Também do Pará, o ministro das Cidades, Jader Filho, foi outro a despejar verba nos municípios de aliados Em pouco mais de dois meses, a pasta publicou convênios que preveem o envio de R$ 232,6 milhões a prefeituras do estado, quase metade dos R$ 470 milhões autorizados ao longo de 2023. A maior fatia desses recursos (77,7%) ficará com prefeitos emedebistas, que comandam 60% dos municípios.
Irmão governador
O ministério nega influência política e alega seguir uma portaria de 2023 para definir quais cidades terão prioridade. “Os critérios consideram os indicadores socioeconômicos e o tamanho da população beneficiada”, diz a pasta, ressaltando a maioria de prefeituras do MDB no estado.
Jader Filho preside o diretório do MDB no Pará, estado governado por Helder Barbalho, seu irmão. Os dois são filhos do senador Jader Barbalho. Ananindeua, que teve Helder como prefeito até 2013, foi a mais contemplada com convênios neste ano. O município de quase 500 mil habitantes receberá R$ 22 milhões para obras viárias e de saneamento. Já a capital, Belém, ainda não teve convênios aprovados neste ano.
Ananindeua tem como prefeito o ex-presidente da Assembleia Legislativa paraense Dr. Daniel Santos, também do MDB, pré-candidato à reeleição. Ele afirma que os recursos são fruto de emendas que parlamentares indicam para a cidade, incluindo a sua mulher, a deputada Alessandra Haber (MDB-PA). É o ministério, contudo, que decide a ordem de municípios que serão contemplados primeiro e também é responsável pelos trâmites legais da assinatura dos convênios.
O casal esteve com Jader Filho na sede da pasta no dia 22 de fevereiro. A reunião foi registrada nas redes sociais por Santos.
— Os convênios já tinham saído (quando houve a reunião). Nossa pauta era política. O ministro é presidente do MDB no estado e temos eleições — disse o prefeito.

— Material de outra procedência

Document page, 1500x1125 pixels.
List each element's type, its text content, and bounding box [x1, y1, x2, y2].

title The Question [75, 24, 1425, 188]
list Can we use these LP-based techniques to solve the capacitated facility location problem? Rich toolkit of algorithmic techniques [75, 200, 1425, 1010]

Mesmo nos casos dos convênios firmados no ano passado, a previsão é que boa parte do dinheiro seja desembolsado neste ano, segundo documentos analisados pelo GLOBO. Em Alenquer, por exemplo, o prefeito emedebista Tom Farias terá um superlativo impulso financeiro para quebrar um tabu local — desde 2000 um comandante do município não consegue se reeleger. A cidade deve receber R$ 13,1 milhões em abril para implantar um sistema de abastecimento de água potável.
Verbas para o Amapá
O ministro da Integração Regional, Waldez Góes, também ampliou a liberação de recursos para prefeituras de seu estado, o Amapá, às vésperas da disputa eleitoral. Foram R$ 61,8 milhões em convênios em janeiro, 19,6% a mais que o liberado em todo o ano passado. Governador do estado por quatro mandatos, Waldez é aliado do senador Davi Alcolumbre (União-AP), fiador de sua indicação ao cargo. O grupo político da dupla tem a maioria das 16 prefeituras do estado como aliadas. A exceção é Macapá, administrada por Antônio Furlan (MDB).
Embora a cidade do adversário político também tenha entrado na lista de beneficiadas, ao ficar com 28,2% dos recursos neste ano, mais da metade (53,4%) foi destinado para prefeituras do União Brasil, legenda de Alcolumbre, e do PDT, partido do ministro. As cidades de correligionários dos dois representam seis das nove que tiveram convênios publicados em janeiro. “Os projetos aprovados para a disponibilização de recursos são apresentados pelos entes (estaduais ou municipais)”, diz a pasta.
Com uma população 34 vezes menor que a capital, Macapá, a cidade de Tartarugalzinho, de 12.945 habitantes, foi a segunda mais contemplada no ano ao fechar dois convênios com a pasta em janeiro, no valor de R$ 12,5 milhões. Somando o que já havia sido reservado em 2023, contudo, o município assume a liderança no ranking, com 35,2 milhões, mais que o dobro dos R$ 16,8 milhões de Macapá, que não recebeu nenhum centavo no ano passado.
— Faço reivindicações aos parlamentares, como todo prefeito. Se tenho poder de articulação e infelizmente o outro (prefeito) não está conseguindo, aí vai da gestão política — disse o prefeito Bruno Mineiro (União), pré-candidato à reeleição.